(Passage shown begins)
Last Reviewed: May 2023

A power of attorney is a document that allows a person or organization to handle financial affairs for another person who cannot do so, perhaps as a result of extended travel, illness, or injury. The person who is assigned with the power to act on another’s behalf is called the “attorney-in-fact.”

Print State Considerations (Alabama)

Power of Attorney: State Considerations (Alabama)

In Alabama, a power of attorney (“POA”) executed on or after January 1, 2012 is governed by the Alabama Uniform Power of Attorney Act (“the Act”), found at Ala. Code § 26-1a-101 et seq. The Act is prospective only, so powers of attorney executed prior to January 1, 2012 are governed by the prior statute, Ala. Code § 26-1-2, and the common law.

Exceptions to the Act

The Act does not apply to (i) a power coupled with an interest in the subject of the power, such as a power given to a creditor in connection with a credit transaction, (ii) a proxy or other delegation of voting rights with respect to an entity, or (iii) a power created on a form prescribed by a governmental agency for a governmental purpose.

Extent

POA’s can be as broad or as limited as the principal (the person for whom the attorney-in-fact is acting) determines.  Some examples of what an attorney-in-fact could do for the principal would be to open/close accounts in the member’s name, withdraw funds, endorse and cash checks, and remove items from a member’s safe deposit box.  The Act provides a laundry list of powers that can be granted and a form POA in which the principal may choose what powers to grant.  Ala. Code § 26-1A-301.

Obligation when Presented with POA

A credit union has no obligation to accept or honor a POA that has not been acknowledged before a notary public.  One who refuses to honor a properly acknowledged POA is subject to (i) a court order requiring him to do so, and (ii) liability for attorney’s fees and costs incurred in taking the issue to court. Liability only arises, however, if the person would be required to affect the transaction with the principal if the principal were present and competent to act on his own behalf. Ala. Code § 26-1a-120.
(Passage shown ends)
(Stored data begins)
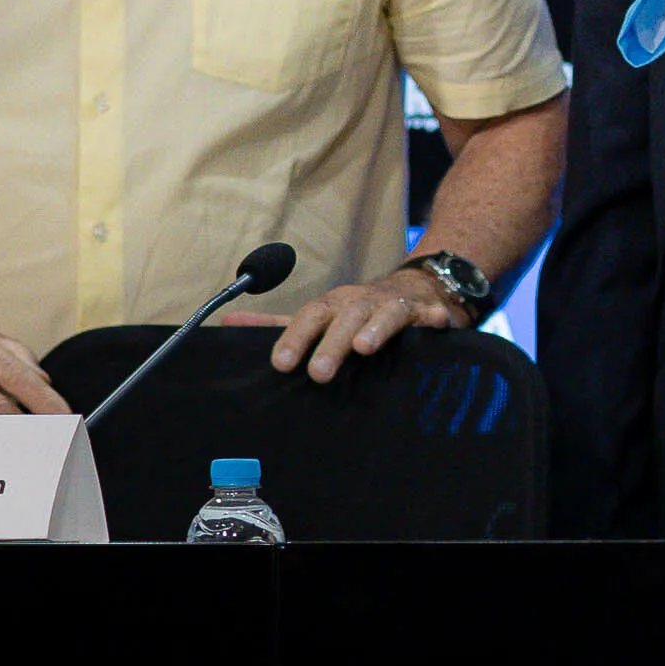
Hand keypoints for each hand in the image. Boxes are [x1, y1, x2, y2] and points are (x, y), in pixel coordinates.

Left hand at [249, 268, 465, 382]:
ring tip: (365, 348)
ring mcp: (395, 306)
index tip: (280, 364)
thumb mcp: (317, 317)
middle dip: (331, 342)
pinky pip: (432, 313)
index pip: (309, 316)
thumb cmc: (356, 313)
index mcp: (333, 306)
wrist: (411, 292)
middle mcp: (361, 303)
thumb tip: (227, 323)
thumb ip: (278, 326)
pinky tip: (438, 324)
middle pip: (344, 317)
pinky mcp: (427, 313)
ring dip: (375, 328)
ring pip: (384, 313)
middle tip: (319, 373)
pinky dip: (434, 318)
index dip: (294, 338)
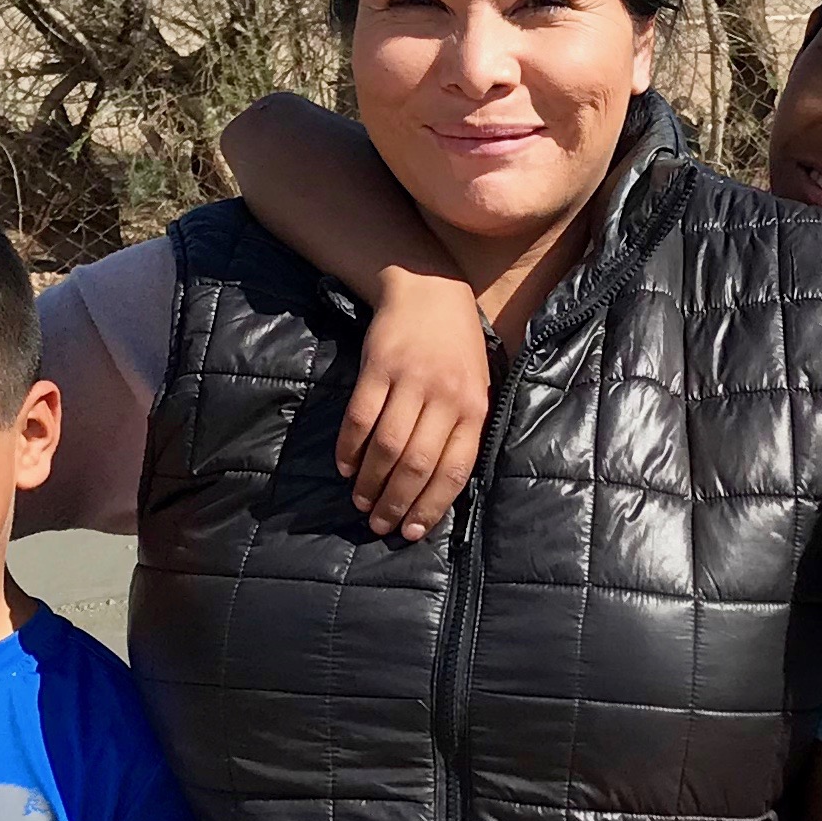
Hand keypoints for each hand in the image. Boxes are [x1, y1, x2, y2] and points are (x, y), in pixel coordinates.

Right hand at [340, 264, 492, 539]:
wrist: (430, 289)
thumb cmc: (455, 348)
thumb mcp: (475, 387)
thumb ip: (462, 431)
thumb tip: (437, 490)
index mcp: (474, 407)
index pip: (454, 469)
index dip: (431, 505)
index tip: (412, 531)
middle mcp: (445, 396)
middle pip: (418, 463)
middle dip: (396, 502)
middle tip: (380, 525)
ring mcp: (411, 379)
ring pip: (388, 446)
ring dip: (371, 481)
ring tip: (361, 502)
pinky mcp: (379, 365)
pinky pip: (360, 417)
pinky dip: (350, 448)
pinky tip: (346, 467)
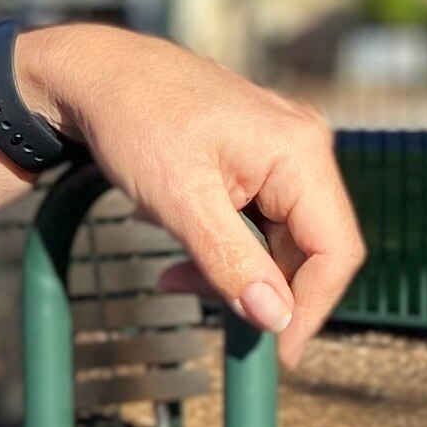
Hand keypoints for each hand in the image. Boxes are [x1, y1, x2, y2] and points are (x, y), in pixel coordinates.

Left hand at [21, 24, 361, 342]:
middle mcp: (303, 147)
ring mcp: (283, 150)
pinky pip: (258, 218)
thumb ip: (231, 263)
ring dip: (230, 266)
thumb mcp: (179, 202)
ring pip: (279, 239)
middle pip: (308, 248)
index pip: (335, 250)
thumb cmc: (133, 119)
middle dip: (255, 286)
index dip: (311, 308)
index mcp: (300, 151)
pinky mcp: (257, 157)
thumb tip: (276, 320)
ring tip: (171, 267)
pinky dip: (221, 241)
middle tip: (188, 294)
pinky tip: (178, 233)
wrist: (92, 72)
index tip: (278, 353)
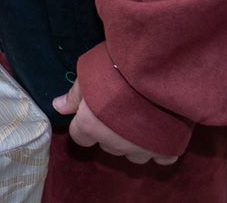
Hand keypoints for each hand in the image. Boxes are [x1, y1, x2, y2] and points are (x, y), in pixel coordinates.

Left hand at [53, 80, 179, 166]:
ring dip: (132, 141)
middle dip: (109, 131)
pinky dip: (159, 148)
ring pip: (131, 154)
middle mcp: (115, 144)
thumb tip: (58, 107)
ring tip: (139, 119)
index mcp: (91, 127)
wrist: (157, 71)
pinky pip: (161, 157)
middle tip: (118, 109)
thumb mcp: (88, 74)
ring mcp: (142, 150)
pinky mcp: (167, 149)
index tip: (93, 110)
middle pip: (107, 144)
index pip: (79, 136)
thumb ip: (74, 95)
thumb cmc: (116, 69)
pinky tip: (160, 132)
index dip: (84, 122)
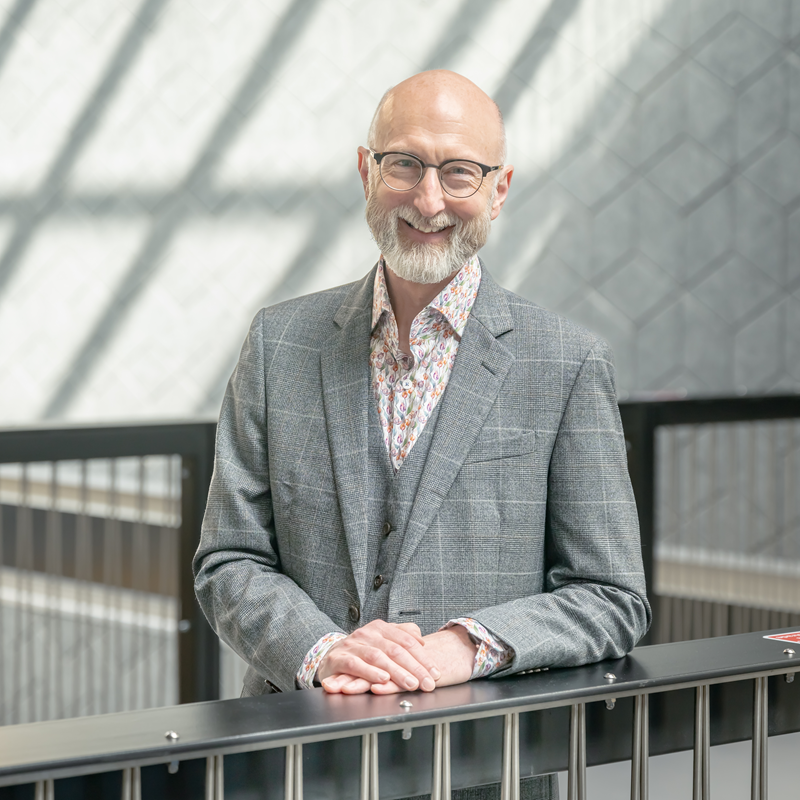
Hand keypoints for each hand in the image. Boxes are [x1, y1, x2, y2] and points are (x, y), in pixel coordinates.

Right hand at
(Stored data ends)
Continue the text on Alabama powers of attorney, starting after its last sentence. The data that comes after the text on Alabama powers of attorney is separate material and has no connection to it.

“Durable” Power of Attorney
When a POA provides that it will not be affected by the principal’s disability, it is a “durable” POA. Under the Act, all POAs executed after January 1, 2012 are presumed to be durable.  Ala. Code § 26-1a-104.

“Springing” Power of Attorney

A POA is effective when signed, unless the POA provides that it will not take effect until a specific event, commonly referred to as a springing POA.  If the event is the principal’s incompetence or disability, springing POA’s require a determination by at least one physician that the person is disabled or incompetent.  Issues to consider when presented with springing POA’s are whether the member’s disability is permanent and if the agent may be required to establish that the principal’s disability still exists at a specified time.

Termination

A POA terminates when the principal dies, becomes incapacitated (if the POA is not presumed durable), the principal revokes the POA, the POA provides that it terminates, the purpose of the POA is accomplished, the principal revokes the agent’s authority, or the POA is revoked by a fiduciary appointed by a court.  Ala. Code § 26-1A-110(a).

Print State Considerations (Florida)

Power of Attorney: State Considerations (Florida)

The Florida Power of Attorney Act is found at Fla. Stat. § 709.2101 et seq.  A power of attorney must be signed by the principal and by two subscribing witnesses and be acknowledged by the principal before a notary public

Extent
POA’s can be as broad or as limited as the principal (the person for whom the attorney-in-fact is acting) determines.  Some examples of what an attorney-in-fact could do for the principal would be to open/close accounts in the member’s name, withdraw funds, endorse and cash checks, and remove items from a member’s safe deposit box.  However, an agent may only exercise authority specifically granted to the agent in the POA and any authority reasonably necessary to give effect to that express grant of specific authority.  Fla. Stat. § 709.2201(1).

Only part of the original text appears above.